Reply to comment
How to batch the download of very large files with a php cron
How would you handle the upload of very big files on a distant ftp server ?
Or , put differently, how would you notice on a distant ftp folder that big files arrived in full , and are complete , if you are not the one that send the file.
The code below might not work on a window- based machine, i only use it on linux servers, and didn't try it on a personnal computer , so don't ask me to resolve problems between windows and Apache/PHP or that kind of stuff, you won't find me ....
Anyway , this kind of problematic is really related to programmers in a professional environment, so i don't think i'll have a lot of people reading it, still, if it can be of any help !!
The situation is : you have an access to a FTP server, it could be a public server, for instance ( see http://mambo.ucsc.edu/psl/sgiftp.html for a list of servers ) , from which you have to retrieve data from time to time , or a client send you files for instance videos on a FTP . How would you know that the data you' re retrieving is complete , how would you adapt your batch process so that it starts downloading the stuff that is apparently complete ?
There's a way to do that, using FTP commands, and the code i propose is a batch in PHP .
// folder on the FTP that is scrutinized
$pathftp = "/home/www/html/wires/efe/import";
// folder on my linux machine where the files will be downloaded to
define('TEMPFOLDER','usr/monrepertoire/');
// connection to the FTP
$hostftpdistant = "FTPHOST" ;
$ftp_user_name = 'USER' ;
$ftp_user_pass = 'LOGIN';
$conn_distant = ftp_connect($hostftpdistant);
if(!$login_distant = @ftp_login($conn_distant, $ftp_user_name, $ftp_user_pass)){
logerror('connexion ftp impossible') ;
print "Operation failed Login /connexion pb to ".$hostftpdistant." , please try again ".$rc;
die();
}
ftp_chdir($conn_distant,$pathftp) ;
// tables : res for the current table, prev for the previous one (the one generated by the batch last time it ran),
// to_process is the table i use to store the names of the files that are apparently complete.
// The two first tables have an identical structure to compare them .
$res = array() ;
$prev = array();
$to_process = array();
// List all the files in the distant FTP folder.
$buff = ftp_rawlist($conn_id, '.');
..This make up a table of lines like this .
Array
(
[0] => -rw-r--r-- 1 507 507 7787422 Oct 06 15:04 Envio_1_20091006_1600.zip
[1] => -rw-r--r-- 1 507 507 11020588 Oct 06 15:34 Envio_1_20091006_1630.zip
[2] => -rw-r--r-- 1 507 507 11921288 Oct 06 16:05 Envio_1_20091006_1700.zip
)
my fonction parse_rawlist_into_array transform this first table onto a table of key values for each element
$res = parse_rawlist_into_array($buff ,$path);
the final result is a table in which each element has for key the name of the file .I keep the complete path to the file, it size ( that will be used to compare and see if the file is complete ), and its date ..

_Dataset entries_
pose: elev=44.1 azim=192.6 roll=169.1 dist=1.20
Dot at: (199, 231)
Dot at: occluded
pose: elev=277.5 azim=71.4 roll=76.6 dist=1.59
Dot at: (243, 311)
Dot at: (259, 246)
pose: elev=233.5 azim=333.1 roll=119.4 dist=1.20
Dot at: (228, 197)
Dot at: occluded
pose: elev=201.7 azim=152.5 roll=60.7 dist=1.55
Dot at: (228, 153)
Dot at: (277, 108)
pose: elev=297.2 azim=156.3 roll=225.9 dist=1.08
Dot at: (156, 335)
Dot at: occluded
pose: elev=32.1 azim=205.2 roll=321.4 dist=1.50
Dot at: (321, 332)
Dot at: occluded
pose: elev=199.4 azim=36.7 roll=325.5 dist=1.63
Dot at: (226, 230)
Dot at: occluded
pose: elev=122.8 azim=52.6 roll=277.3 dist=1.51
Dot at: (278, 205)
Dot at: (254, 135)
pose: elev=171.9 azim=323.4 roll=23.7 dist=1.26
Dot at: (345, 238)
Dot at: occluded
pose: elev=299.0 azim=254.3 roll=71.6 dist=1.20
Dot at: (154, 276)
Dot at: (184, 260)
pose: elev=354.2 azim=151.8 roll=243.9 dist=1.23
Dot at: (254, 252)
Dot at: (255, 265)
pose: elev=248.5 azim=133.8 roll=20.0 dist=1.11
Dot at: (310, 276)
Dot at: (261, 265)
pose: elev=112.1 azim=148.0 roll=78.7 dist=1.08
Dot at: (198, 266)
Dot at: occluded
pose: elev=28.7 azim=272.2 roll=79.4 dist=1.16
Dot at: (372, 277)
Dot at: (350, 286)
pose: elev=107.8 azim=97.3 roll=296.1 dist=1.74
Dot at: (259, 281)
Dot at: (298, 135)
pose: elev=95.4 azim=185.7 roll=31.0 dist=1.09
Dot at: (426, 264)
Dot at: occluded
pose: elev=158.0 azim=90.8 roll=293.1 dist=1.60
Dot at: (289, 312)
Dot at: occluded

_Your goal_
In the FTP download text above, copy the part that opens with the words containing "The situation is" and closes with "batch in PHP .", changing "client" to "customer".

_Expected output_
The situation is : you have an access to a FTP server, it could be a public server, for instance ( see http://mambo.ucsc.edu/psl/sgiftp.html for a list of servers ) , from which you have to retrieve data from time to time , or a customer send you files for instance videos on a FTP . How would you know that the data you' re retrieving is complete , how would you adapt your batch process so that it starts downloading the stuff that is apparently complete ?
There's a way to do that, using FTP commands, and the code i propose is a batch in PHP .